_EJERCICIOS POR RESOLVER_.
**A)** Indica si cada una de las afirmaciones (i), (ii) y (iii) concuerda con el texto sobre realidad y ser en Zubiri. Responde sí o no y cita de forma literal las palabras del texto que lo deciden. (i) La mayoría de los libros publicados de Zubiri fueron en su origen cursos y conferencias. (ii) Según la tesis de partida de Zubiri, el ser es la realidad. (iii) El autor encuentra una de las explicaciones más sencillas del asunto en un libro de metafísica.
**B)** Reproduce sin ningún cambio el tramo del texto sobre Zubiri que va desde "Creo que no" hasta "si lo está.".
**C)** Retoma el texto sobre realidad y ser en Zubiri y continúalo a partir de su última oración.

_EXTRACTO DEL DOCUMENTO_.

◇ ◇ ◇ ◇ ◇ ◇ ◇

30 de julio de 2019

Realidad y ser en Zubiri

Creo que no me equivoco al afirmar que este asunto es uno de los más complejos en el pensamiento zubiriano. Curiosamente, una de sus explicaciones más ‘sencillas’ se encuentra —a mi modo de ver— no en uno de sus libros de noología o de metafísica, sino en el de Tres dimensiones del ser humano: individual, social, histórica. Es sabido que la gran mayoría de sus libros publicados no fueron originalmente textos escritos, sino cursos y conferencias que impartió incansablemente durante buena parte de su vida, y que posteriormente fueron (y están siendo) transcritos. Por este motivo, se encuentran en ellos explicaciones de distintos temas, temas que, si en un principio no están relacionados directamente con el asunto principal del libro —como es el caso— sí que lo está colateralmente, y vaya si lo está.

¿Qué es realidad y qué es ser para el filósofo vasco? Su tesis de partida es la siguiente: «el ser no es la realidad, sino algo fundado en ella, por tanto algo ulterior a su realidad: es una reactualización de la realidad». ¿Qué quiere decir esto?

◇ ◇ ◇ ◇ ◇ ◇ ◇

_MATERIAL DE CONSULTA_.

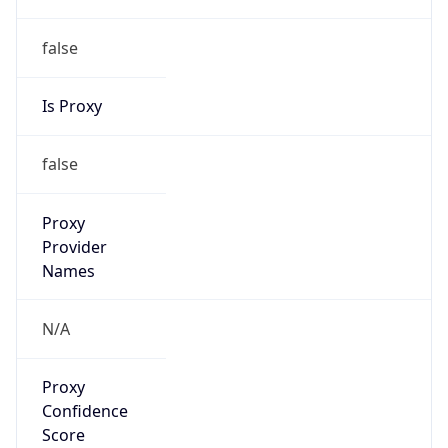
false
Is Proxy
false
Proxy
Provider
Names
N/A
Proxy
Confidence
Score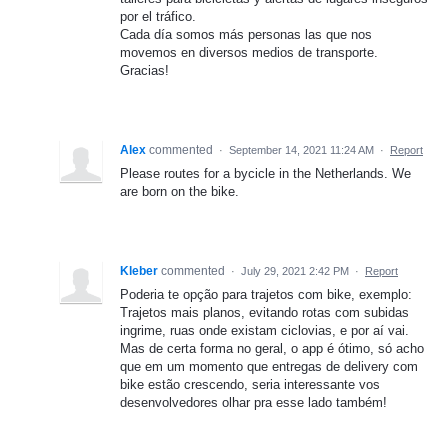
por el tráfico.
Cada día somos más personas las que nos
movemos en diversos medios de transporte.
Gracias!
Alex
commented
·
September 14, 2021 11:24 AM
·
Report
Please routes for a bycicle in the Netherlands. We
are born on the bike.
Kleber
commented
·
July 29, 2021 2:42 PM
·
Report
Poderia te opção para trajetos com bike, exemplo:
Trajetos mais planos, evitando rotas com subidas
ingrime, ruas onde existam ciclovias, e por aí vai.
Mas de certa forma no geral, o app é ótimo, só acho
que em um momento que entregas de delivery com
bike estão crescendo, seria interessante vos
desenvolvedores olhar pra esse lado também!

◇ ◇ ◇ ◇ ◇ ◇ ◇

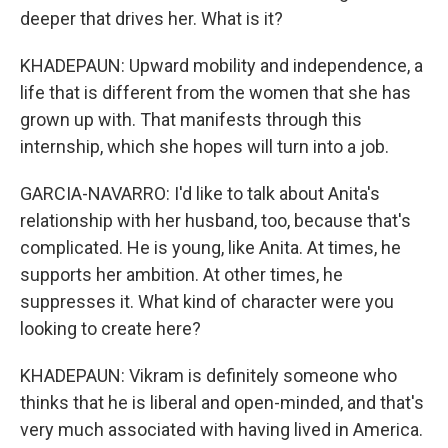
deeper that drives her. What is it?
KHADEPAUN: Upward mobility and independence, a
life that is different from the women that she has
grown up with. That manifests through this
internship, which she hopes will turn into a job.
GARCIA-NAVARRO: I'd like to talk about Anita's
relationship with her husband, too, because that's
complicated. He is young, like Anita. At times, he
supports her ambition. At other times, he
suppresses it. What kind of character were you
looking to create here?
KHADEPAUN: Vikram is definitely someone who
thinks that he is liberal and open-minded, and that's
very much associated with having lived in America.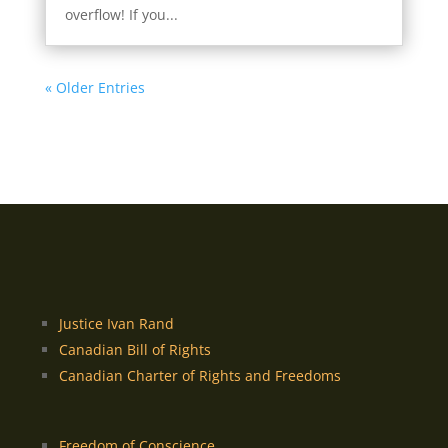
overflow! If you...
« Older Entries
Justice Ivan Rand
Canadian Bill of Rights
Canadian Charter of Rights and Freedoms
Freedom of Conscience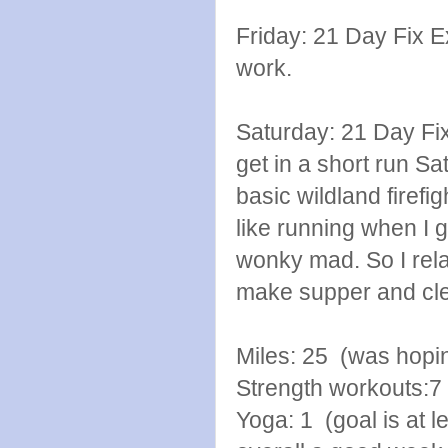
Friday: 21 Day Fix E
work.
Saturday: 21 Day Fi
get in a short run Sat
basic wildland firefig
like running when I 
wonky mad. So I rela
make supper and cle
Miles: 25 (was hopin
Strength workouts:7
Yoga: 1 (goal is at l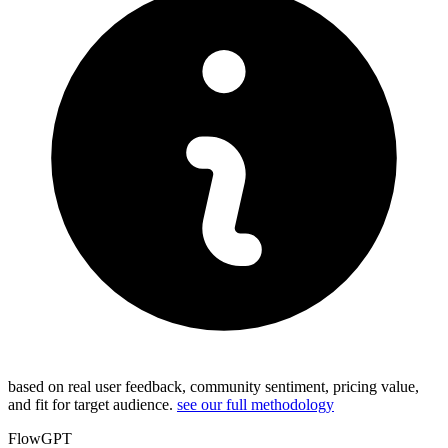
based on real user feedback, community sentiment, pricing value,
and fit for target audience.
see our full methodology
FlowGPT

◇ ◇ ◇ ◇ ◇ ◇ ◇

_TAREAS RESUELTAS_.
**A)**
(i) Sí: "la gran mayoría de sus libros publicados no fueron originalmente textos escritos, sino cursos y conferencias".
(ii) No: "el ser no es la realidad, sino algo fundado en ella".
(iii) No: "no en uno de sus libros de noología o de metafísica, sino en el de Tres dimensiones del ser humano".

**B)**
Creo que no me equivoco al afirmar que este asunto es uno de los más complejos en el pensamiento zubiriano. Curiosamente, una de sus explicaciones más ‘sencillas’ se encuentra —a mi modo de ver— no en uno de sus libros de noología o de metafísica, sino en el de Tres dimensiones del ser humano: individual, social, histórica. Es sabido que la gran mayoría de sus libros publicados no fueron originalmente textos escritos, sino cursos y conferencias que impartió incansablemente durante buena parte de su vida, y que posteriormente fueron (y están siendo) transcritos. Por este motivo, se encuentran en ellos explicaciones de distintos temas, temas que, si en un principio no están relacionados directamente con el asunto principal del libro —como es el caso— sí que lo está colateralmente, y vaya si lo está.

**C)**
Un concepto clave en su pensamiento es el de actualidad, empleado en distintos contextos. En éste en concreto, lo utiliza para afirmar que el ‘ser es actualidad’. Cuando Zubiri habla de actualidad no la entiende como el abstracto de ‘acto’, acto entendido en sentido aristotélico, como ‘acto de’ una potencia; ni tampoco en el sentido de ser ‘plenamente’ lo que se es. No tiene tanto que ver con acto, como con ‘actual’: actualidad es el abstracto de actual (el de acto lo denomina, para no confundir, actuidad). Y, ¿qué quiere decir ‘actual’? Pues algo tan sencillo y de tanta riqueza como «una especie de presencialidad física de lo real».

Esta diferencia que puede parecer un tanto sutil, no lo es en absoluto, pues implica una diferencia radical. ¿En qué sentido? Actualidad es un momento de lo real, pero no en tanto que nota física suya; es decir, no es algo que competa a las notas físicas de las cosas, a sus caracteres materiales, pero no por ello deja de ser un momento real suyo; no se corresponde con ningún cambio de sus notas físicas, y, «sin embargo es algo ‘real’ en la cosa». Que una cosa sea actual o no, no implica necesariamente ningún cambio en sus notas; «adquirir o perder actualidad no es adquirir o perder notas reales», no es un aumento o pérdida de realidad de la cosa, no es un ‘devenir de actuidad’, pero sí que es un devenir real, un ‘devenir de actualidad’.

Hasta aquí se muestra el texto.